Harnessing Webpage UIs for Text-Rich Visual Understanding
Junpeng Liu, Tianyue Ou, Yifan Song, Yuxiao Qu, Wai Lam, Chenyan Xiong, Wenhu Chen, Graham Neubig, Xiang Yue
2024-10-18

Summary
This paper discusses a new approach to help AI models better understand and interpret visual information that includes a lot of text, using data from webpages to improve their performance.
What's the problem?
AI models, especially those that combine visual and language understanding (called multimodal models), often struggle when it comes to environments where images contain a lot of text. This is particularly challenging for models that need to interact with structured environments like websites, where text and visuals are closely integrated.
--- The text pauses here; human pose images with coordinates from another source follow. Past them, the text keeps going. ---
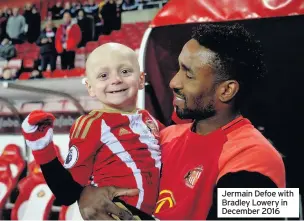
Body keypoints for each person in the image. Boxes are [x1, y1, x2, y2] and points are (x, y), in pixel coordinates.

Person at [24, 24, 286, 220]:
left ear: (226, 91)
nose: (173, 82)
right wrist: (87, 192)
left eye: (189, 75)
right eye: (177, 68)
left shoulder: (258, 158)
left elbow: (281, 208)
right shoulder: (164, 136)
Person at [21, 43, 163, 219]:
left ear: (141, 79)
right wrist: (42, 148)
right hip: (117, 213)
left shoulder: (149, 120)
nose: (116, 79)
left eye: (125, 71)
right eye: (103, 75)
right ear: (90, 87)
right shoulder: (91, 124)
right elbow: (68, 193)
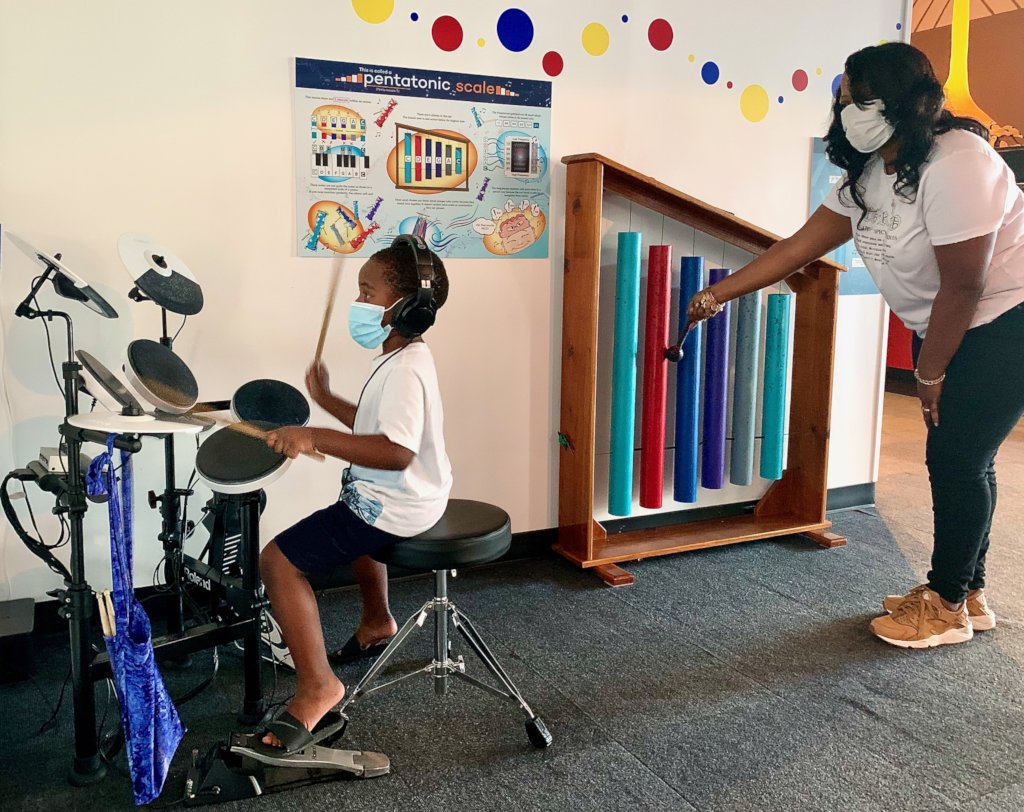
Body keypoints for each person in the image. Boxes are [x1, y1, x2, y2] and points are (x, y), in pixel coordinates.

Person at [684, 42, 1024, 649]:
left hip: (1005, 322)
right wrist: (720, 293)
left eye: (860, 100)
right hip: (953, 324)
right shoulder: (872, 172)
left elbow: (966, 282)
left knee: (955, 462)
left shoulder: (959, 161)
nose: (848, 113)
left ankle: (945, 604)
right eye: (842, 102)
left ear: (904, 102)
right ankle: (966, 592)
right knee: (967, 458)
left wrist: (928, 371)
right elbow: (798, 246)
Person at [257, 237, 453, 750]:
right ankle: (377, 620)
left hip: (397, 501)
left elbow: (394, 452)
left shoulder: (406, 370)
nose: (359, 305)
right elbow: (373, 428)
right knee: (348, 518)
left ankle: (318, 686)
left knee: (278, 562)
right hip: (403, 495)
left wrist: (313, 436)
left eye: (368, 293)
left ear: (406, 307)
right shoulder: (401, 356)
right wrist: (324, 401)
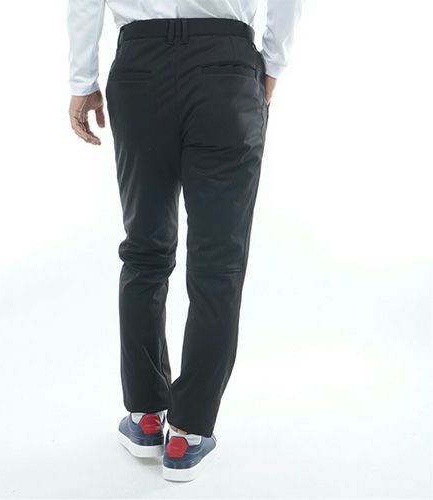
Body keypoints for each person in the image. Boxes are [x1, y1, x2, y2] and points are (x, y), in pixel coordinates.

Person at [67, 0, 304, 482]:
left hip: (140, 68)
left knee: (144, 251)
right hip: (226, 67)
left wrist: (82, 80)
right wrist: (273, 64)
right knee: (219, 262)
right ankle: (188, 433)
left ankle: (145, 416)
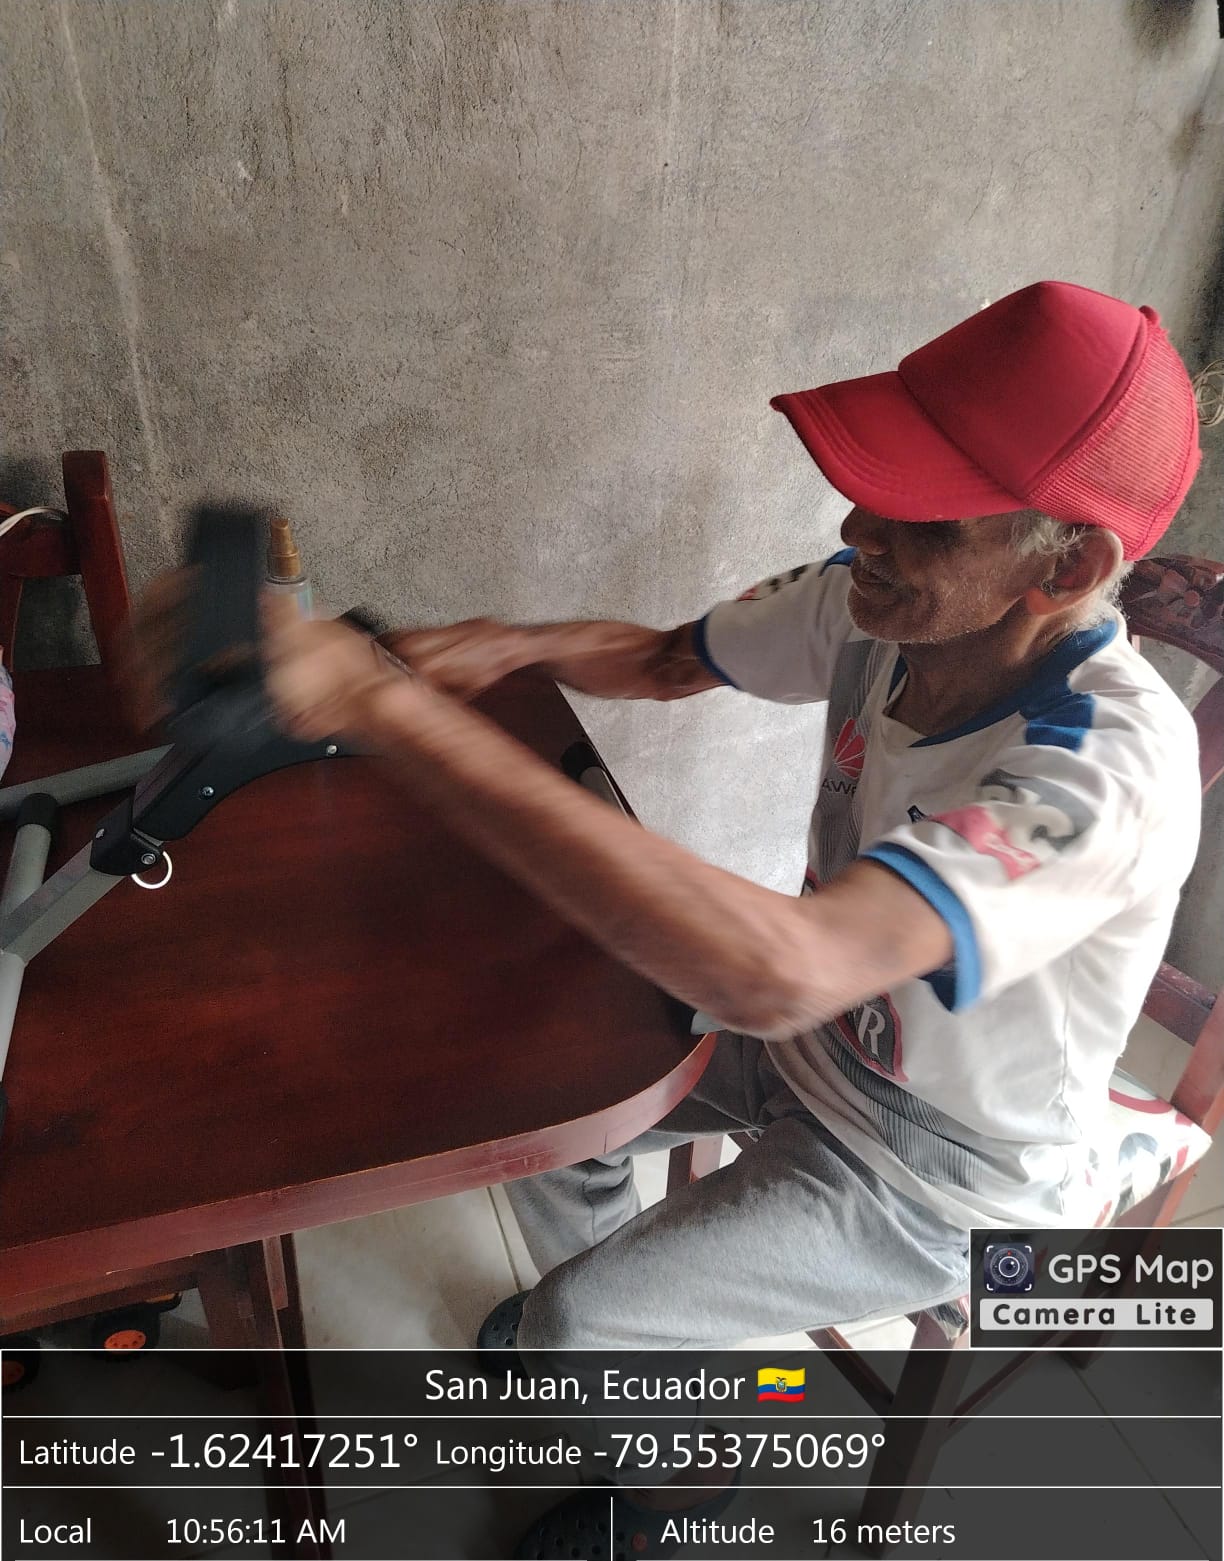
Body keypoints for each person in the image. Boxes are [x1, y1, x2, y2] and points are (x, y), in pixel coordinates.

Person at [132, 279, 1204, 1554]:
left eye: (920, 517)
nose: (859, 527)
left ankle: (681, 1473)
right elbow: (663, 658)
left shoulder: (1101, 773)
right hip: (818, 1049)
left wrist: (380, 708)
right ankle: (617, 1349)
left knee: (575, 1330)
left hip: (938, 1173)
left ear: (1066, 566)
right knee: (531, 1093)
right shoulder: (879, 603)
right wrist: (485, 646)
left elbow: (780, 970)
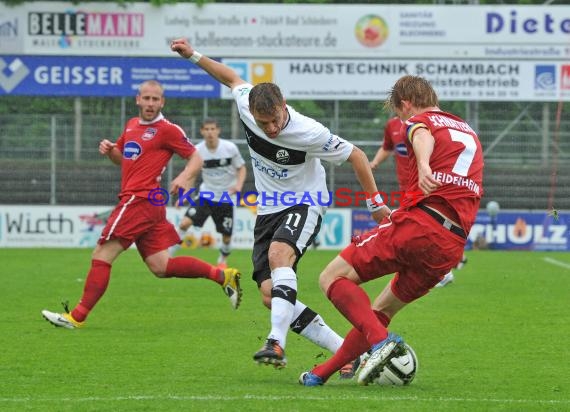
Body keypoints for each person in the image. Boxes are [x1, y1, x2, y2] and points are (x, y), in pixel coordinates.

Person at [171, 38, 389, 369]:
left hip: (306, 202)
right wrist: (193, 56)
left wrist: (374, 204)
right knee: (269, 294)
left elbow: (357, 155)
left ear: (283, 104)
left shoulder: (309, 132)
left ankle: (275, 343)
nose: (271, 129)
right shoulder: (246, 102)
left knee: (278, 255)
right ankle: (346, 352)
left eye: (275, 120)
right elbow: (231, 77)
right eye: (263, 124)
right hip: (269, 208)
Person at [299, 74, 484, 386]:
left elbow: (421, 132)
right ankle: (321, 374)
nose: (400, 119)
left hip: (420, 225)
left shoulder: (419, 120)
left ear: (407, 103)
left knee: (331, 278)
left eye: (398, 112)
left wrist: (424, 166)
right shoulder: (468, 131)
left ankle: (381, 342)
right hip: (450, 246)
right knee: (378, 311)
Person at [41, 80, 243, 330]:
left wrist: (184, 177)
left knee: (102, 254)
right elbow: (122, 159)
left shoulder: (167, 129)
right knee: (161, 266)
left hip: (139, 199)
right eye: (146, 98)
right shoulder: (132, 125)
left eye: (155, 99)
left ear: (162, 102)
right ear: (138, 99)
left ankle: (77, 317)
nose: (150, 103)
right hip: (147, 204)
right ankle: (223, 275)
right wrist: (111, 150)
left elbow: (196, 157)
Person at [370, 115, 467, 288]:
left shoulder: (426, 124)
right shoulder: (392, 125)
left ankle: (442, 271)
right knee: (418, 230)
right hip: (406, 187)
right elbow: (387, 147)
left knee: (423, 229)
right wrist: (375, 162)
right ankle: (442, 269)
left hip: (426, 184)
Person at [169, 118, 246, 270]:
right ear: (202, 131)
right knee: (184, 223)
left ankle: (222, 259)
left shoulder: (230, 148)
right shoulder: (197, 151)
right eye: (207, 129)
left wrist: (238, 185)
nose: (210, 132)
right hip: (206, 195)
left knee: (226, 236)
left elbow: (241, 168)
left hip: (226, 198)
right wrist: (184, 196)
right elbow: (191, 175)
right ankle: (168, 255)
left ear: (218, 130)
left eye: (213, 129)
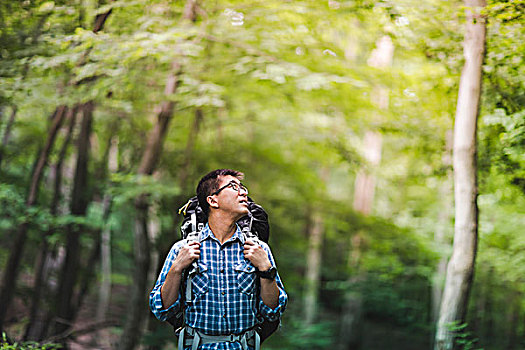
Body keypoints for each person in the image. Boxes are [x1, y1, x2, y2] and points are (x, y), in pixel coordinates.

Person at [150, 169, 287, 350]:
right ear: (213, 200)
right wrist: (176, 268)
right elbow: (161, 309)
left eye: (243, 188)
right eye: (233, 187)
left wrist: (265, 269)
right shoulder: (182, 250)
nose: (244, 192)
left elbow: (273, 311)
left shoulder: (259, 250)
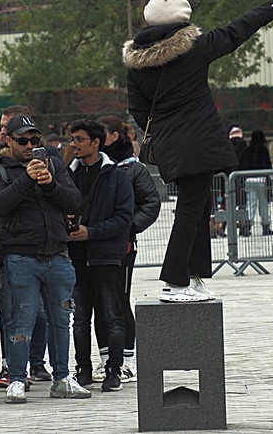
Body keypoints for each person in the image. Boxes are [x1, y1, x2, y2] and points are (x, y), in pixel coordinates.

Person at [124, 0, 273, 302]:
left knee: (201, 208)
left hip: (171, 144)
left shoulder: (137, 64)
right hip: (200, 141)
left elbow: (138, 109)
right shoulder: (194, 49)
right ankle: (174, 282)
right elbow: (236, 31)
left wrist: (165, 125)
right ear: (182, 19)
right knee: (189, 211)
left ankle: (195, 276)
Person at [0, 114, 90, 403]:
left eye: (34, 140)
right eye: (22, 140)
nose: (30, 145)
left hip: (57, 254)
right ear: (8, 140)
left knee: (61, 319)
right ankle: (17, 379)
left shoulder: (53, 164)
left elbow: (74, 200)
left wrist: (50, 183)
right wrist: (27, 180)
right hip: (20, 256)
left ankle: (63, 378)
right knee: (21, 320)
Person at [66, 119, 134, 392]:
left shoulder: (117, 176)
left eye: (80, 139)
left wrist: (91, 233)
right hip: (76, 257)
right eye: (73, 139)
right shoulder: (68, 175)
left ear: (96, 142)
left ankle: (114, 370)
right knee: (80, 318)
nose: (74, 144)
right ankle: (82, 369)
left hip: (107, 257)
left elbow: (124, 219)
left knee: (112, 316)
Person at [94, 114, 160, 384]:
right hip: (94, 244)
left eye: (102, 133)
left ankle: (128, 361)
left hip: (122, 245)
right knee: (98, 302)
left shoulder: (133, 169)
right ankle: (105, 360)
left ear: (114, 136)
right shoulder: (93, 165)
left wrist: (129, 226)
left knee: (119, 301)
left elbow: (151, 203)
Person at [239, 130, 273, 236]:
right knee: (264, 205)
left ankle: (247, 225)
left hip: (249, 180)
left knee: (250, 204)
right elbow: (268, 166)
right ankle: (265, 226)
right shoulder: (263, 150)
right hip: (262, 179)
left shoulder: (246, 151)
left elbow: (242, 166)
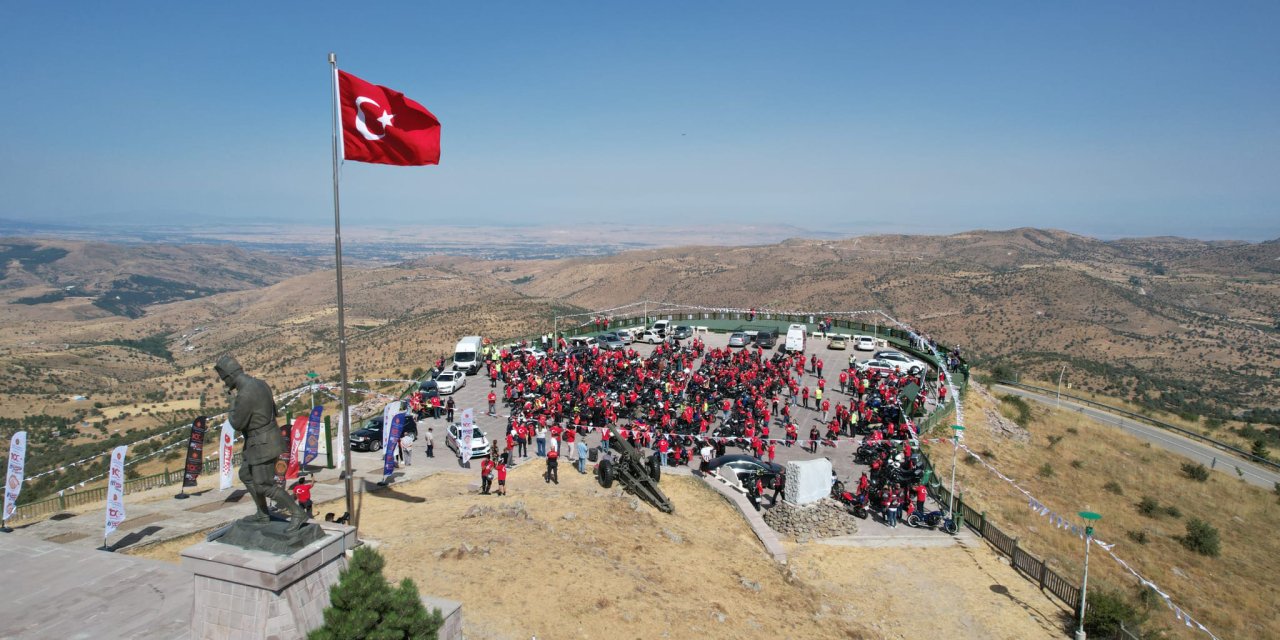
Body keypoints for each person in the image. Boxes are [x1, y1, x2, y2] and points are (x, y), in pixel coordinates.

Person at [214, 355, 308, 531]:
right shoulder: (260, 383)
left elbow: (237, 423)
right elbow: (275, 410)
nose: (225, 383)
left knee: (264, 484)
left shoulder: (244, 394)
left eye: (225, 379)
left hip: (262, 444)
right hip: (267, 438)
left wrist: (232, 403)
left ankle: (297, 513)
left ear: (229, 376)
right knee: (246, 474)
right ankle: (262, 513)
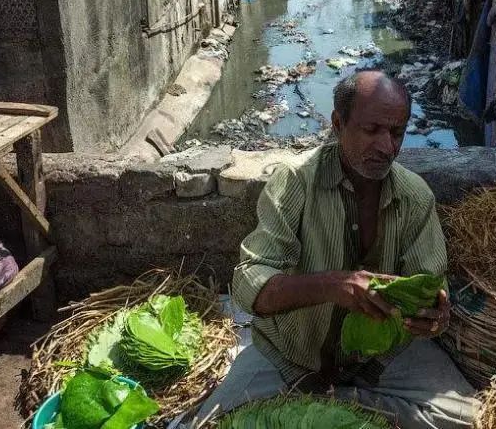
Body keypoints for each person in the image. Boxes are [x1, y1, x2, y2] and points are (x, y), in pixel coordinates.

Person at [194, 71, 478, 428]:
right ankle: (339, 403)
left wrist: (434, 316)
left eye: (397, 133)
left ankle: (331, 402)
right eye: (372, 130)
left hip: (381, 361)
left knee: (469, 420)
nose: (387, 146)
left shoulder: (415, 196)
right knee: (210, 423)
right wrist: (333, 286)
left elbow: (432, 286)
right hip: (292, 356)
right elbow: (250, 284)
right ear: (338, 124)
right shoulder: (295, 181)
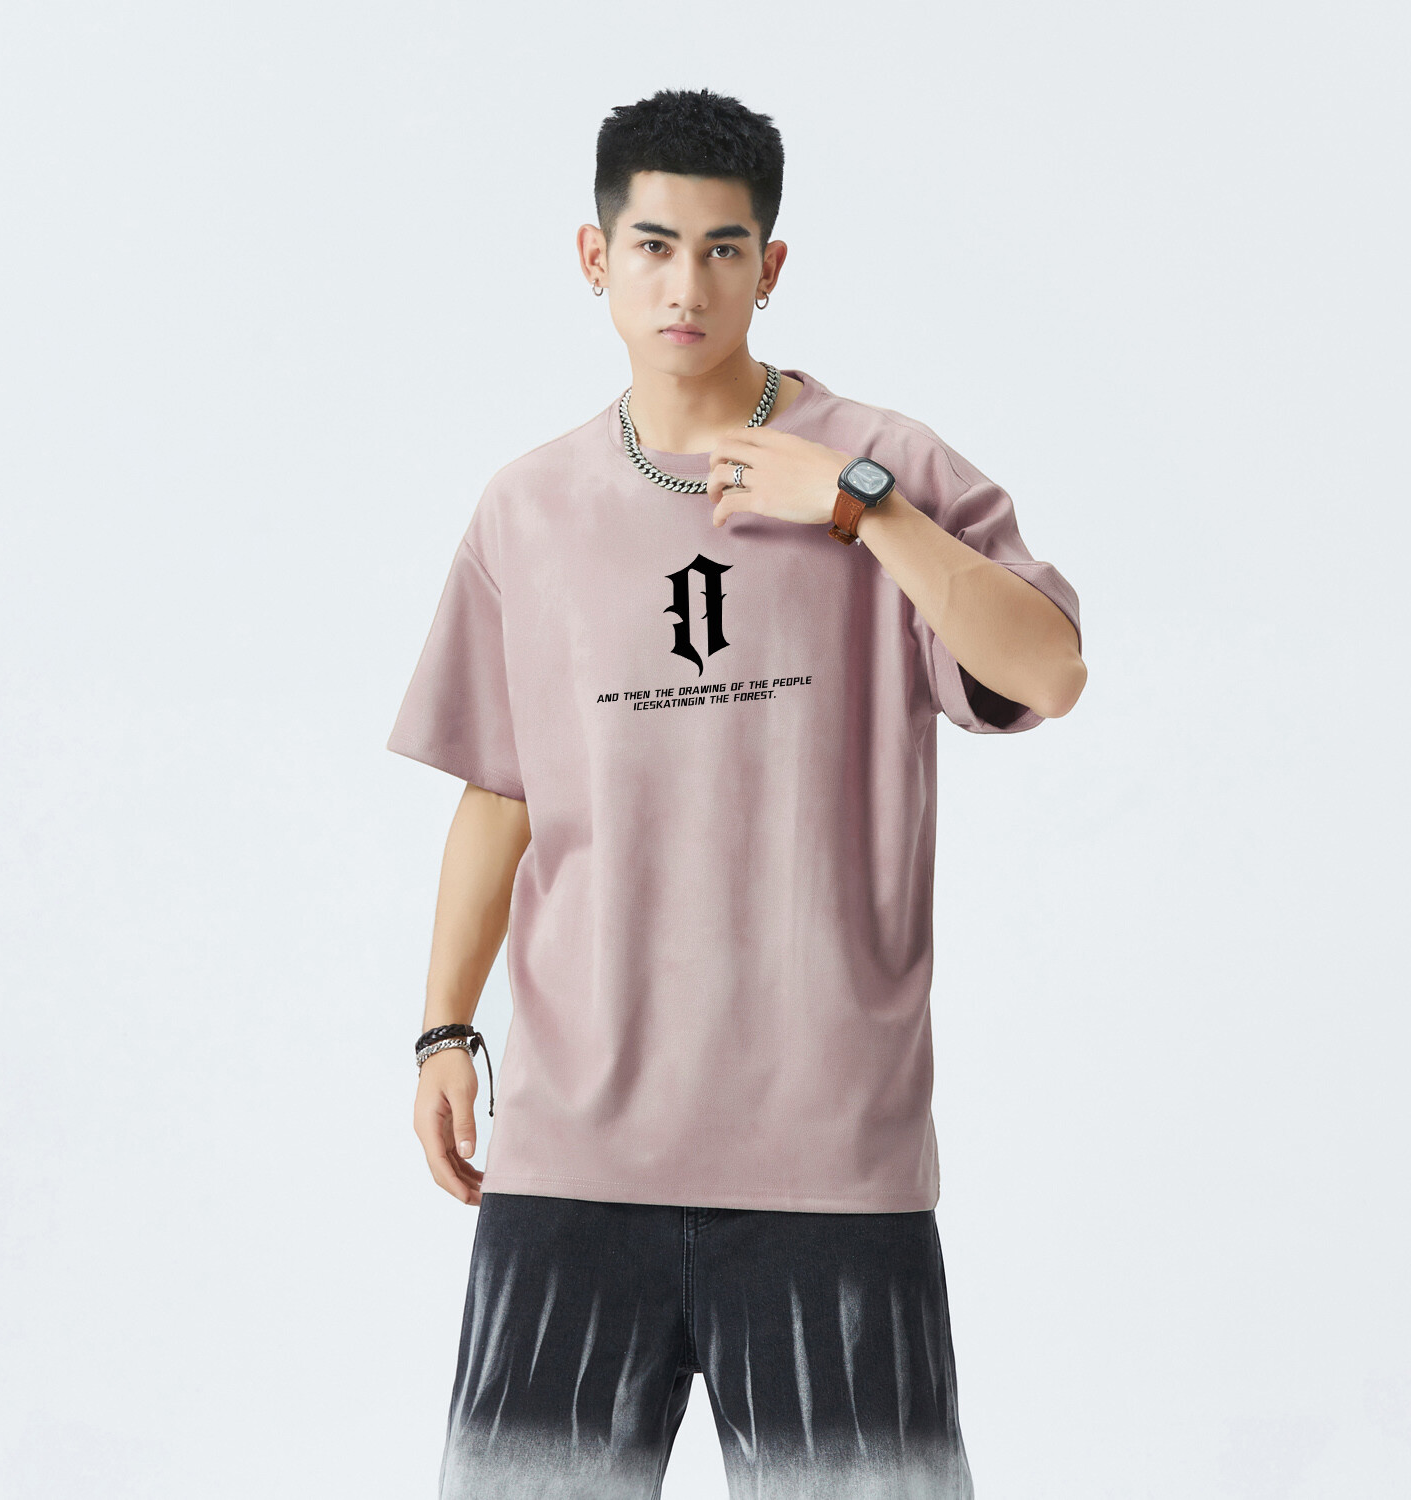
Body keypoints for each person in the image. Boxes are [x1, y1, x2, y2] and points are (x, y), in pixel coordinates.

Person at [387, 86, 1085, 1500]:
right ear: (596, 258)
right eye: (653, 246)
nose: (685, 286)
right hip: (575, 1156)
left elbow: (1050, 672)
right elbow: (502, 794)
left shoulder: (884, 461)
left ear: (769, 267)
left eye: (722, 250)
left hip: (830, 1162)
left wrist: (866, 508)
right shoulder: (527, 506)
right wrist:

Current methods do not effectively teach these models how to process this type of information.
What's the solution?
To solve this problem, the authors created a dataset called MultiUI, which includes 7.3 million examples taken from 1 million different websites. This dataset contains pairs of text and images that represent various user interface (UI) layouts and tasks. By training AI models on this data, they can learn to understand complex visual information that includes text. The authors found that models trained with MultiUI showed significant improvements in tasks related to web UIs and even performed well in other areas, such as document understanding and interpreting charts.
Why it matters?
This research is important because it enhances the ability of AI systems to process and understand real-world environments where text and visuals are combined. By improving how these models work with text-rich visual content, the findings can lead to better AI applications in areas like web browsing, virtual assistants, and information retrieval, making technology more effective and user-friendly.
Abstract
Text-rich visual understanding-the ability to process environments where dense textual content is integrated with visuals-is crucial for multimodal large language models (MLLMs) to interact effectively with structured environments. To enhance this capability, we propose synthesizing general multimodal instructions from webpage UIs using text-based large language models (LLMs). Despite lacking direct visual input, text-based LLMs are able to process structured text representations from webpage accessibility trees. These instructions are then paired with UI screenshots to train multimodal models. We introduce MultiUI, a dataset containing 7.3 million samples from 1 million websites, covering diverse multimodal tasks and UI layouts. Models trained on MultiUI not only excel in web UI tasks-achieving up to a 48\% improvement on VisualWebBench and a 19.1\% boost in action accuracy on a web agent dataset Mind2Web-but also generalize surprisingly well to non-web UI tasks and even to non-UI domains, such as document understanding, OCR, and chart interpretation. These results highlight the broad applicability of web UI data for advancing text-rich visual understanding across various scenarios.